TASK 1: Condense the paragraph of the Bundeena fire article beginning "The captain of the local unit" into a short bulleted list that keeps its main facts.
TASK 2: List every number that appears in the Bundeena fire article, including any written as words, and say what each refers to.

===== EXERCISE PASSAGE =====

Red faces after firies fail to communicate

Bernard Swann's garage was a raging inferno, its roof had collapsed and his Porsche and Honda cars were already doomed by the time a crew of firefighters arrived at his waterfront home in the sleepy village of Bundeena.

The captain of the local unit from Fire and Rescue NSW called for back-up soon after his crew of four arrived on Friday, within seven minutes of Mr Swann's call to 000 at 3.15pm.

"Regrettably that assistance was not called from Bundeena Rural Fire Station," complained the town's volunteer Rural Fire Service on its Facebook page. Instead, Fire and Rescue – the state's brigade of professional firefighters – dispatched back-up from Sutherland, which "under lights and siren would at best take 30 minutes to be on the scene!"

The Facebook entry, laden with angry exclamation marks, was soon taken down, but it said: "Members of RFS Bundeena are at a loss to understand how they could be ignored as a second response agency when a structure fire with potential to endanger other property and lives remained out of control!"

It assured residents that "a full investigation is under way but in the meanwhile Bundeena RFS members are questioning their role as a fire-fighting agency in Bundeena!"

The volunteers were promptly supported with a Facebook entry, also quickly removed, on the local Fire and Rescue page.

===== PROVIDED DATA =====

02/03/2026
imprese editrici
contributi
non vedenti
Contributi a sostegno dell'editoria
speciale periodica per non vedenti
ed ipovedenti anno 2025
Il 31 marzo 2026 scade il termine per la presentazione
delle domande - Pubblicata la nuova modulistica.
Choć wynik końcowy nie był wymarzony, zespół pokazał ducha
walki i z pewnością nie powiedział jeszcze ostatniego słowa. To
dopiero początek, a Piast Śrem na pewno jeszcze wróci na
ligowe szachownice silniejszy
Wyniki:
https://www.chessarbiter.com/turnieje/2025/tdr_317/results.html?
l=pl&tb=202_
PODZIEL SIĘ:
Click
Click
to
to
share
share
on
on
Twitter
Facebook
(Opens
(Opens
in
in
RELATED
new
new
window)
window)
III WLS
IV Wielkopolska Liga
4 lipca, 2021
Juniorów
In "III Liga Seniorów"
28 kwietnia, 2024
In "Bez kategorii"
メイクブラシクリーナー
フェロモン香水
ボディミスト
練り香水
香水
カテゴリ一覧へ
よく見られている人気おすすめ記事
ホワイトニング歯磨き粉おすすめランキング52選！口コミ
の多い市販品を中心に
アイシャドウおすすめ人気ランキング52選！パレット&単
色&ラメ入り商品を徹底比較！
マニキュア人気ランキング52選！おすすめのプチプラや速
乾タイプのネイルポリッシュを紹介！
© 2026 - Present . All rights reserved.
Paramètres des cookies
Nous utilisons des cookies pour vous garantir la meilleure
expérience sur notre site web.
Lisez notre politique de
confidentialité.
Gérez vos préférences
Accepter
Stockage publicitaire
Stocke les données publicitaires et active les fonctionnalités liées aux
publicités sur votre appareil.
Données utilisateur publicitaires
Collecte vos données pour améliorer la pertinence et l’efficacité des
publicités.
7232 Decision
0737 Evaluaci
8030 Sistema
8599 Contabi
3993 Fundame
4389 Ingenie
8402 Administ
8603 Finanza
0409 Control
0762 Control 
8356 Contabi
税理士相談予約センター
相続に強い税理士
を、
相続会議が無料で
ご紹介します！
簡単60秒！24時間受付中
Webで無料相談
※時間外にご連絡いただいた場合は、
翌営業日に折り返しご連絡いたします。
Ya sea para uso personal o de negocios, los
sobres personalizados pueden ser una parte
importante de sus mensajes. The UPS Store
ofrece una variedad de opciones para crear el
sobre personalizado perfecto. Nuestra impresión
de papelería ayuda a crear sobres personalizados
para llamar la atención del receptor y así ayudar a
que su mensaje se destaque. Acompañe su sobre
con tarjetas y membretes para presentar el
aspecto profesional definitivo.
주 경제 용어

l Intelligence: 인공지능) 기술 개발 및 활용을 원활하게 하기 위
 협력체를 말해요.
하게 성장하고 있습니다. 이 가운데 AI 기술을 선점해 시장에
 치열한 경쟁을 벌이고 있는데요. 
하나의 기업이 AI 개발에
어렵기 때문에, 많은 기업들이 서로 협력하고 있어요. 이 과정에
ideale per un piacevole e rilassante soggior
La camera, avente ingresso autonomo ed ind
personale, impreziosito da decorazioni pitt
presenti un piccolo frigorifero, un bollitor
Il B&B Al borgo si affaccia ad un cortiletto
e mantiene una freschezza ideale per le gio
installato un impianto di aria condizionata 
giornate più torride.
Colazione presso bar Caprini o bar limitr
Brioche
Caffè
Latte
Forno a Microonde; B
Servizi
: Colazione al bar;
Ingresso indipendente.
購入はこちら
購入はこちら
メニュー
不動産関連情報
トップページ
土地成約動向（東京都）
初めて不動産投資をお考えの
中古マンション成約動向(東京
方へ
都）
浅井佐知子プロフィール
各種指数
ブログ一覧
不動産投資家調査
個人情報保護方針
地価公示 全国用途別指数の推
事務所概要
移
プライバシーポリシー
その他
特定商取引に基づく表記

=====

ANSWER SPACE 1:
- The captain of the local Fire and Rescue NSW unit called for back-up soon after the crew arrived.
- The crew of four arrived on Friday.
- They arrived within seven minutes of Mr Swann's 000 call at 3.15pm.

ANSWER SPACE 2:
- Four: the number of firefighters in the crew.
- Seven: the minutes between Mr Swann's call and the crew's arrival.
- 000: the number Mr Swann called.
- 3.15pm: the time of Mr Swann's call.
- 30: the minutes back-up from Sutherland would take at best to reach the scene.